[Go back to The Lovers of Medina]
There was given to Abou Aamir ben Merwan, Vizier [to El Melik en Nasir of Egypt], a boy of the Christians, than whom never fell eyes on a handsomer. En Nasir saw him and said to the Vizier, 'Whence comes this boy?' 'From God,' answered Abou Aamir; whereupon, 'Wilt thou fright us with stars,' quoth the King, 'and captive us with moons?' Abou Aamir excused himself to him and making up a present, sent it to him with the boy, to whom he said, 'Be thou part of the present: were it not of necessity, my soul had not consented to give thee away.' And he wrote with him these verses:
Behold the full moon, O my lord, that cometh to thy sky; For none, that heaven than earth of moons is worthier, may deny.
My soul, to pleasure thee, I give, nor ever yet of one, His soul to pleasure one who gave, before myself, heard I.
The thing pleased En Nasir and he requited him with much treasure and the Vizier became high in favour with him. After this, a slave-girl, one of the loveliest women in the world, was presented to the Vizier, and he feared lest this should come to the King's ears and he desire her, and the like should happen as with the boy. So he made up a present still costlier than the first and sent it with her to the King, together with these verses:My lord, the very sun is this; the moon thou hadst before: So now these planets twain shall meet and glitter side by side;
Wherefore his credit redoubled with En Nasir; but after awhile, one of his enemies maligned him to the King, alleging that there still lurked in him desire for the boy and that he ceased not to lust after him, whenever the North wind moved him, and to gnash his teeth for that he had given him away. Quoth the King, 'Wag not thou thy tongue at him, or I will cut off thy head.' However, he wrote Abou Aamir a letter, as from the boy, to the following effect: 'O my lord, thou knowest that thou wast all and one to me and that I never ceased from delight with thee. Albeit I am with the Sultan, yet would I choose rather solitude with thee, but that I fear the King's mischief: wherefore contrive thou to demand me of him.' This letter he sent to Abou Aamir by a little page, whom he enjoined to say, 'This is from such an one: the King never speaks to him.' When the Vizier read the letter and heard the cheating message, he smelt a rat and wrote on the back of the scroll the following lines:After experience's laws, doth it become a man Of sense unto the lion's lair his steps foolwise to bend?

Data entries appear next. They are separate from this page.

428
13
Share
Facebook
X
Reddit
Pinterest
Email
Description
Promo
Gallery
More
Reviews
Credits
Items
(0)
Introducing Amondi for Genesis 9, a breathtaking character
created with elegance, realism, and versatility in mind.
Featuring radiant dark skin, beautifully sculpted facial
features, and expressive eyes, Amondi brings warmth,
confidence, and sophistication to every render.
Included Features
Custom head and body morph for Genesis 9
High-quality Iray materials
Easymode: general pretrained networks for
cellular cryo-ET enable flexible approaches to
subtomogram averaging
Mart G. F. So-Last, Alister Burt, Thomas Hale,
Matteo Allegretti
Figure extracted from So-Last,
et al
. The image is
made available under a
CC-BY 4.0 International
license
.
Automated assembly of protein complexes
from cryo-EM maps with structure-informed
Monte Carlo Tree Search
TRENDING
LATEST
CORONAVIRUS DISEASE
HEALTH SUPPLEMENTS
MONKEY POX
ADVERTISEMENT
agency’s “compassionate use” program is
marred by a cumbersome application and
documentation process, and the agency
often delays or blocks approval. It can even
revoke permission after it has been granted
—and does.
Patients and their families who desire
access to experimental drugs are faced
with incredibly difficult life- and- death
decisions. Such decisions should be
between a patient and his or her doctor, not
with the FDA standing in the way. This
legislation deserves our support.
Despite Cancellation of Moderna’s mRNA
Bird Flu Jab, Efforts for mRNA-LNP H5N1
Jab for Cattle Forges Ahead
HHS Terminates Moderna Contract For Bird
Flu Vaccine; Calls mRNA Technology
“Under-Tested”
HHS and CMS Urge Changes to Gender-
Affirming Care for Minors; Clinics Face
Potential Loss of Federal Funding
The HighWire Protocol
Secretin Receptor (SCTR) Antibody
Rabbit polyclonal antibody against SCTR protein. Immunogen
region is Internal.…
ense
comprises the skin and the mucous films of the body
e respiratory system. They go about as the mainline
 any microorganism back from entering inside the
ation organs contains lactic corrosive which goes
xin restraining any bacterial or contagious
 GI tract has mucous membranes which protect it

When En Nasir knew of this answer, he marvelled at the Vizier's quickness of wit and would never again lend ear to any insinuation against him. Then said he to him, 'How didst thou escape falling into the snare?' And he answered, saying, 'Because my reason is unentangled in the toils of passion.'
[Go to The Rogueries of Delileh the Crafty and Her Daughter Zeyneb the Trickstress]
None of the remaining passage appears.